The current health services provided by RANs are not adequately funded because the client population does not match the allocated funding model17. Classified and funded as Home and Community Care (HACC) agencies, the majority of service users do not fit the classification (people aged over 65 years or with a disability). Consequently many of the services provided fall outside of the scope of HACC programs and are ineligible for growth funding17. One reason for mismatched funding is an historical budgeting process that does not reflect actual need19. Wakerman suggested adapting resource benchmarks to local conditions, factoring level of need and costs associated with providing remote services19. Accessing additional money is necessary for some health services to be sustained. Minimal financial assistance is provided from other sources, including an annual subscription system and donations, although these extra community generated resources do not adequately cover the cost of these services4. Access to some local services was reviewed due to financial constraints and lack of available health professionals, including after-hours nursing assistance, visiting maternal and child health nurses, physiotherapists and occupational therapists5. Remote are nurses are now involved in grant applications and managing multilevel funding arrangements. Increasingly complex funding arrangements are considered an impediment to the implementation of sustainable and equitable health-service models20. Current financing arrangements limit the ability of remote health services to effectively respond to local needs20. Despite arguments of financial inequity, the studies by Monash University determined the various services provided by the East Gippsland RANs met the needs of the local community4,5. Recognising and supporting health-service costs particular to remote areas remains an issue for government funding policies21.

The organisation: In 1999 the BNC auspicing body the Victorian Bush Nursing Association amalgamated with Aged Care Victoria to form the Victorian Aged Health and Extended Care Association which has since been renamed Aged and Community Care Victoria (ACCV). This merger dissolved the structures and processes for addressing RAN issues. A senior nursing position that provided clinical support and governance became redundant, impeding access to appropriate professional development and peer-support systems4. With the loss of a formal clinical supervisor position, the RANs provided each other with informal support. However this strategy failed to meet professional development and ongoing clinical training needs.
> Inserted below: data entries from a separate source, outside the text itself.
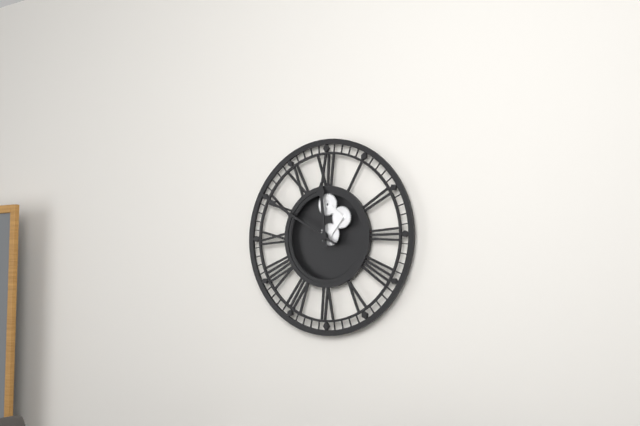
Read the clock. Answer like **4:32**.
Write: **11:50**
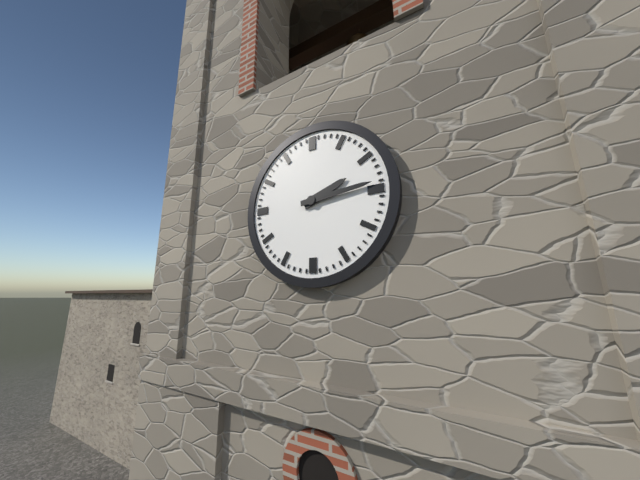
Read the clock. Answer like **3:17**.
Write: **2:14**
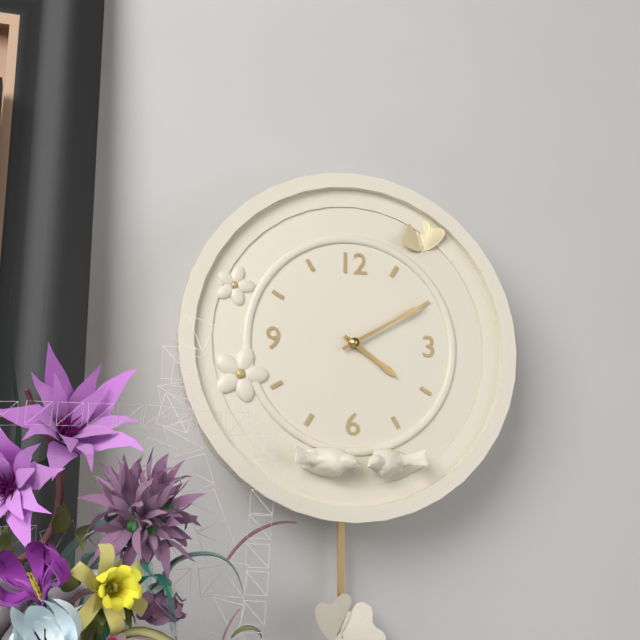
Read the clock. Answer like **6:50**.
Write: **4:10**
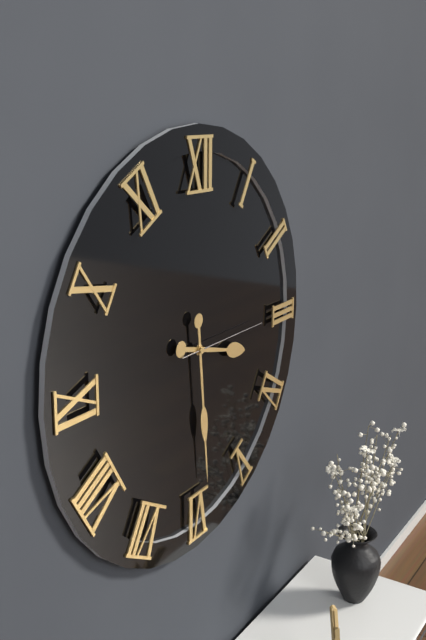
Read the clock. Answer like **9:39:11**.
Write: **3:29:15**
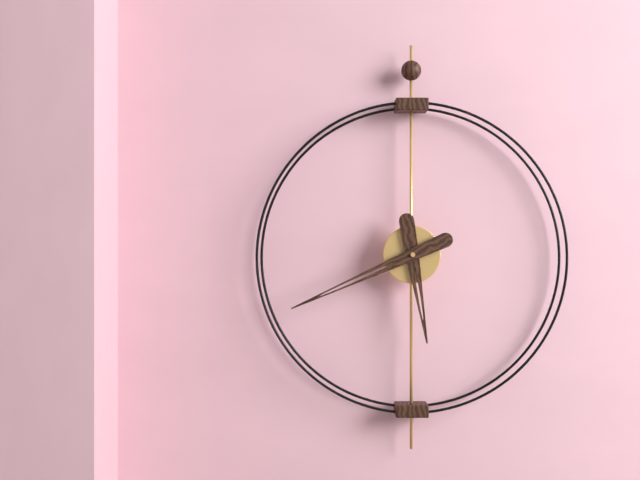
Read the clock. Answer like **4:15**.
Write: **5:41**
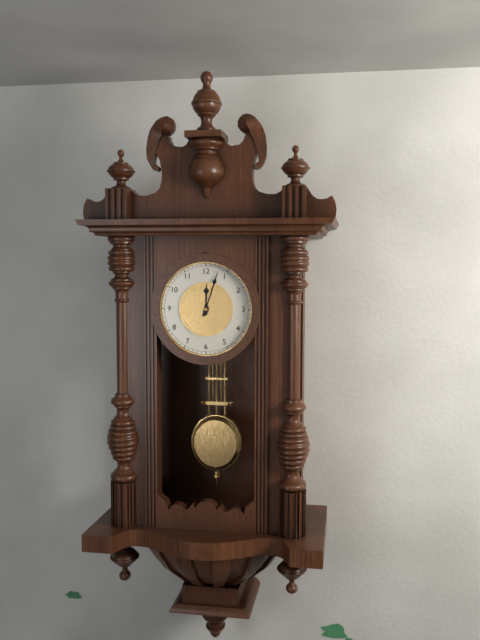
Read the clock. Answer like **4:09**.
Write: **12:03**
In 2003 the removal of the 'designation status', permitting Victorian RANs to use specific emergency guidelines in the absence of a medical officer, left them without legal practice parameters for managing emergencies without medical support. This, however, did not deter the nurses from continuing to provide emergency and trauma care. Following a review of 'designation' status and a training needs analysis, a new partnership with Rural Ambulance Victoria (RAV) was formed, and appropriate RAN emergency training was developed and implemented in 2005. This new program provides 'accreditation' for RANs who achieve the required competencies, and authorisation to use specific emergency clinical guidelines when a medical officer cannot be contacted22. This initiative is an excellent example of innovative collaborative training and practice models designed to meet the needs of the practitioners and remote communities21. This successful collaboration is due to proactive action by the RANs and the culture of RAV to share knowledge and skills and develop roles that will provide better patient outcomes and more efficient and sustainable services.
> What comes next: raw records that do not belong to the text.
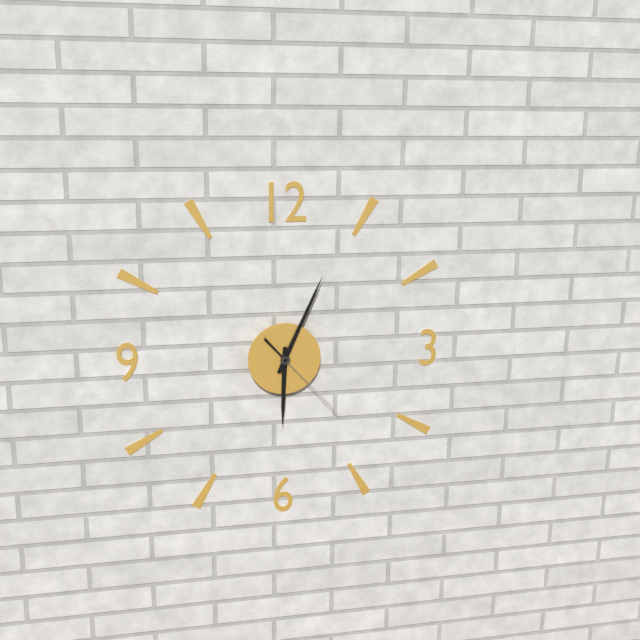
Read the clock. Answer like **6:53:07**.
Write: **6:04:23**
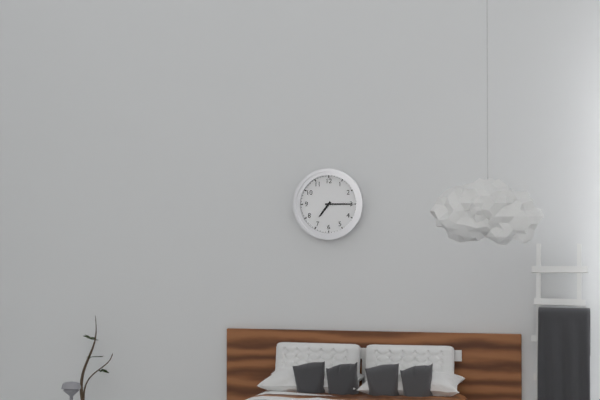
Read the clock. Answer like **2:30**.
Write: **7:15**
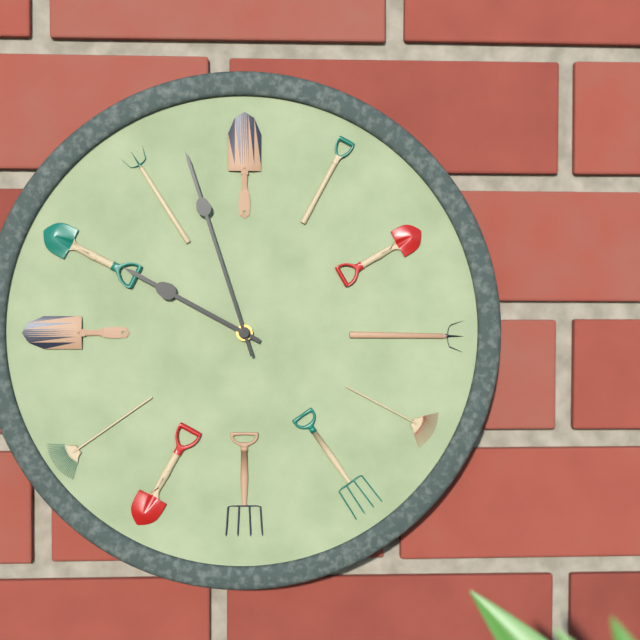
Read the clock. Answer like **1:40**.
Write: **9:57**
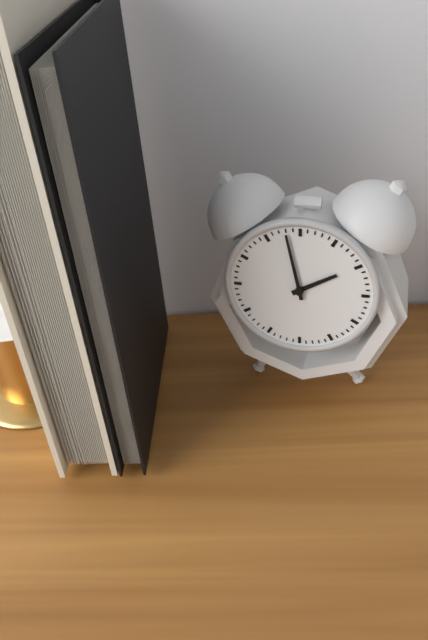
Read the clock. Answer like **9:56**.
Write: **1:58**
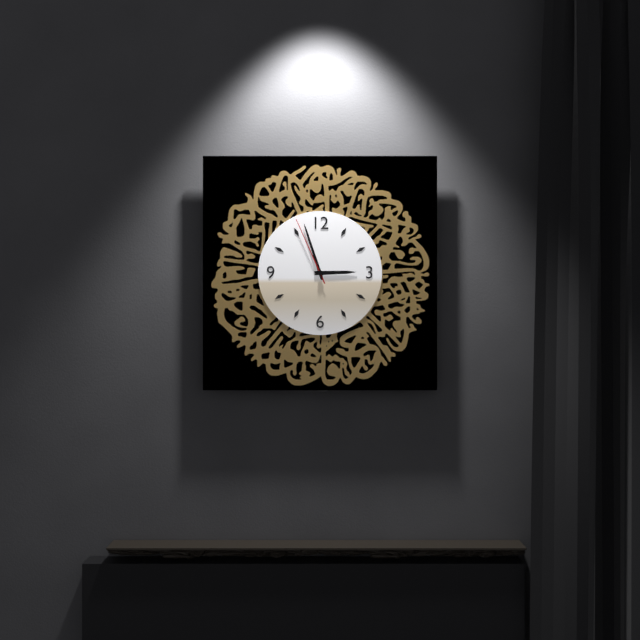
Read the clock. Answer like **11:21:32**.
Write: **2:57:56**
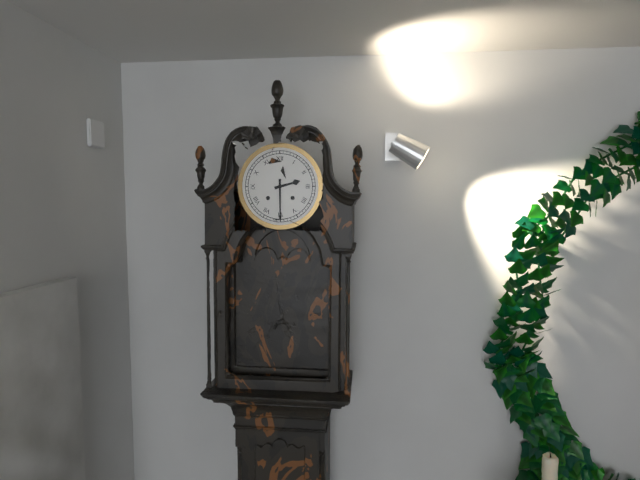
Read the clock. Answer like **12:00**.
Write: **2:30**
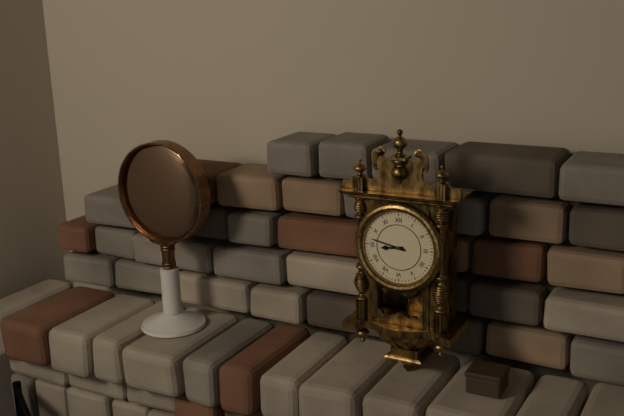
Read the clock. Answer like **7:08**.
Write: **8:47**
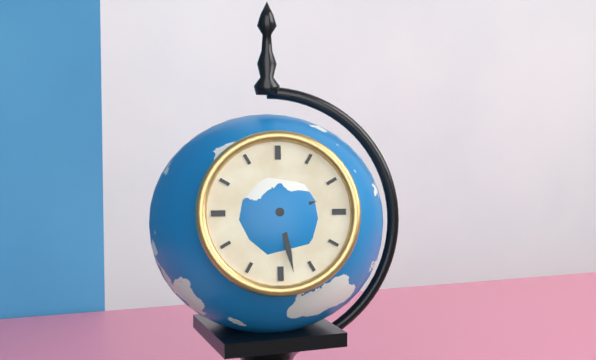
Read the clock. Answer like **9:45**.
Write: **2:28**
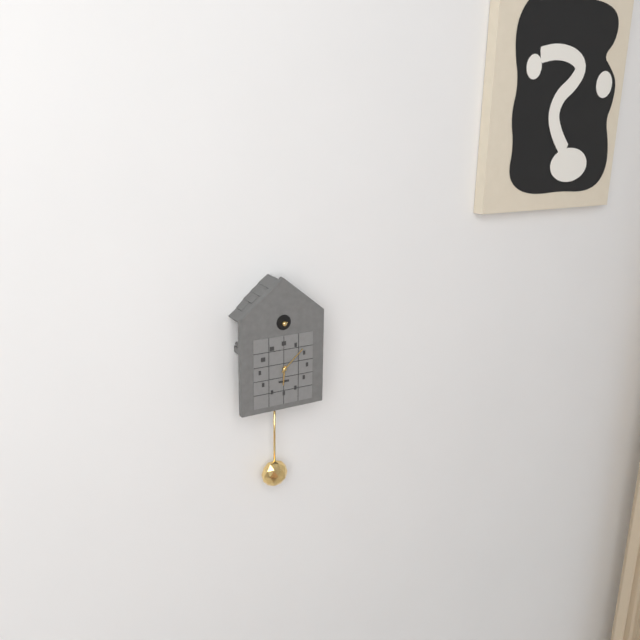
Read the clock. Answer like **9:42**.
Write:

The East Gippsland BNC are non-profit organisations governed by a local voluntary committee of management. Voluntary committees must comply with expanded government requirements ensuring accountability and transparency (J Lawrence, pers. comm., 2004)23. The BNC committees of management have expressed concern over the level of expertise required to fulfil governance responsibilities17; mainly the need to undertake formal governance training resulting in difficulties attracting the 12 volunteers with appropriate knowledge, skills and dedication required to manage these public facilities. Contextual barriers affecting volunteering include government policy and legislation, funding limitations and service priorities24, and community change has reduced the number of people willing to volunteer25. A declining and ageing population has impacted on the recruitment of committee of management volunteers and the availability of other community resources. The RANs have assumed some responsibilities for accountability and administration requirements within their role, and actively participate in governance training programs to contribute to the sustainability of delivering responsible quality remote health services. The creation of a paid administrative role has alleviated the nurses and committees of management of the responsibility of daily administrative functions. Unfortunately the hours and funding bases for the position are not consistent across the BNC despite similar management situations. This has placed pressure on some committees of management to secure annual funding to ensure the administrative position can be sustained. Hegney et al.18 point out that nurses working in small health services spend more time on management issues than in larger organisations.
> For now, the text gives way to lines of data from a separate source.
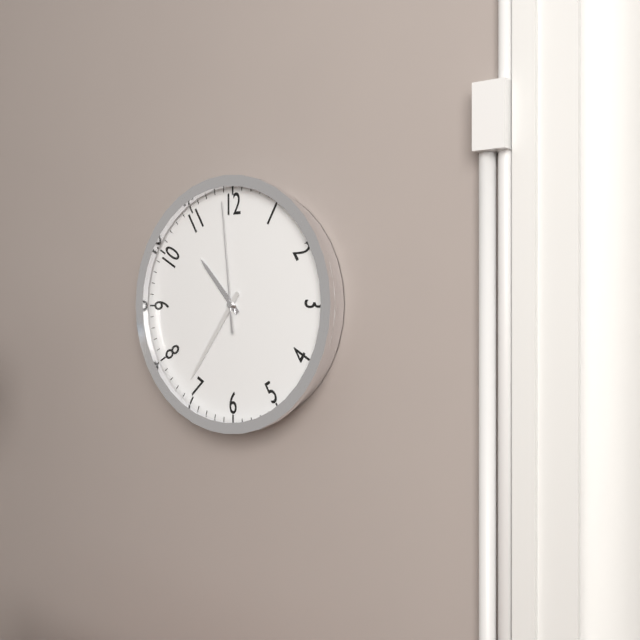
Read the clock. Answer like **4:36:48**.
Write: **10:36:59**
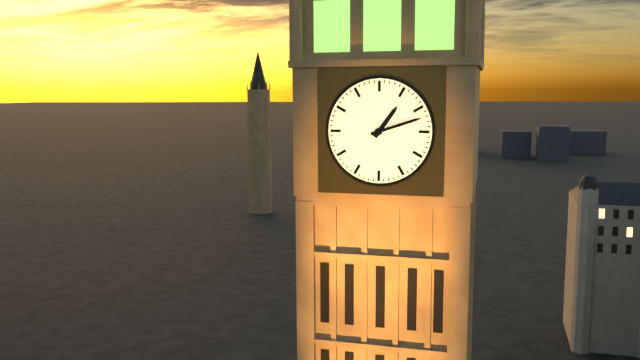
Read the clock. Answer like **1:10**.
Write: **1:12**
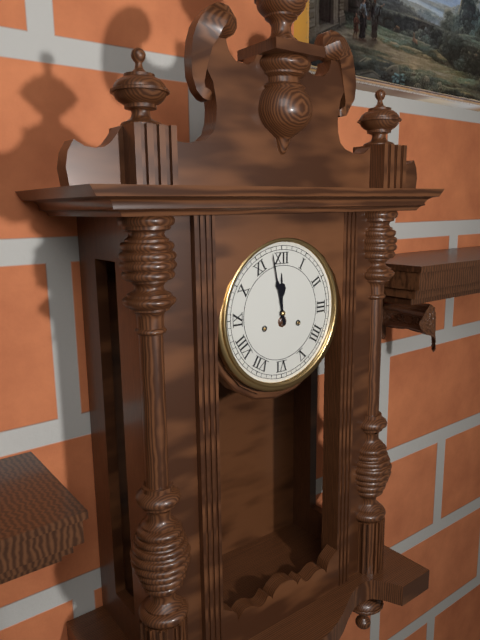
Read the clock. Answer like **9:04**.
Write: **11:58**
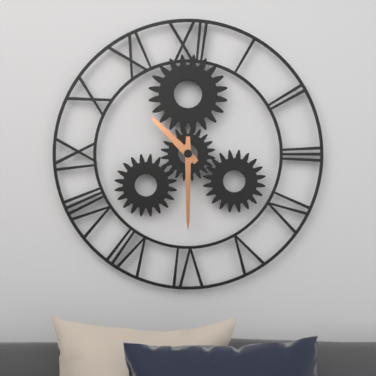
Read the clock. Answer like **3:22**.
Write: **10:30**
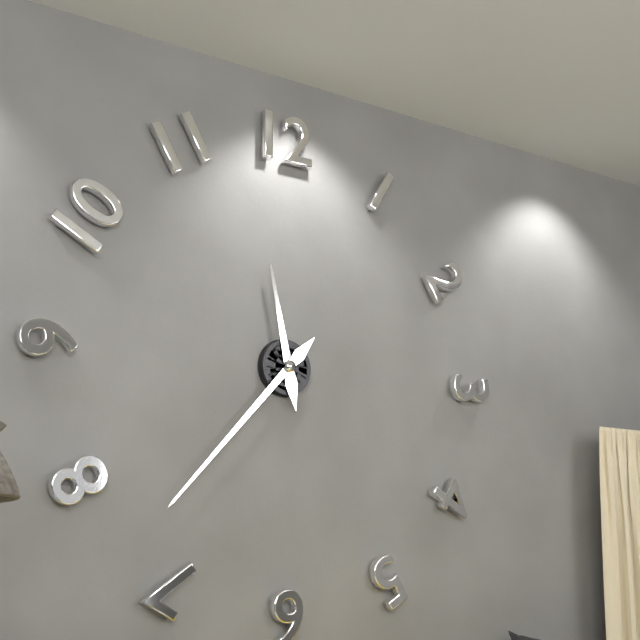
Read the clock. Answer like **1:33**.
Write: **11:37**
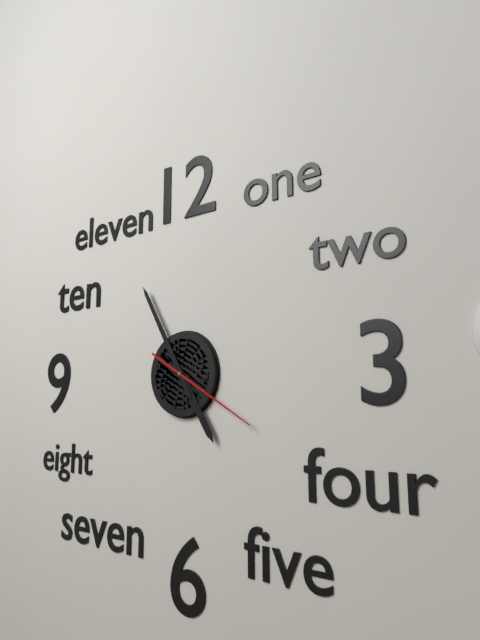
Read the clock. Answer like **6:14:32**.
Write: **4:55:20**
Through the support of the RANs, committees of management, VACC and Department of Human Services Victoria (DHSV), the East Gippsland Bush Nursing Network was formed. There is a complementary group in western Victoria to support the BNC in that area of the state, which are larger and not single nurse-led clinics. A recent review of Victorian BNC highlighted and emphasised the role of VACC in supporting the BNC and management committees17. Improved collaboration between DHSV, VACC and the BNC have resulted in the development of strategic plans, enhanced linkages with other health services, exploring new service and funding approaches, establishing funded administrative support and the development of common financial reporting requirements17. The BNC are now included in the Victorian Government's framework for human service delivery for rural and remote regions21.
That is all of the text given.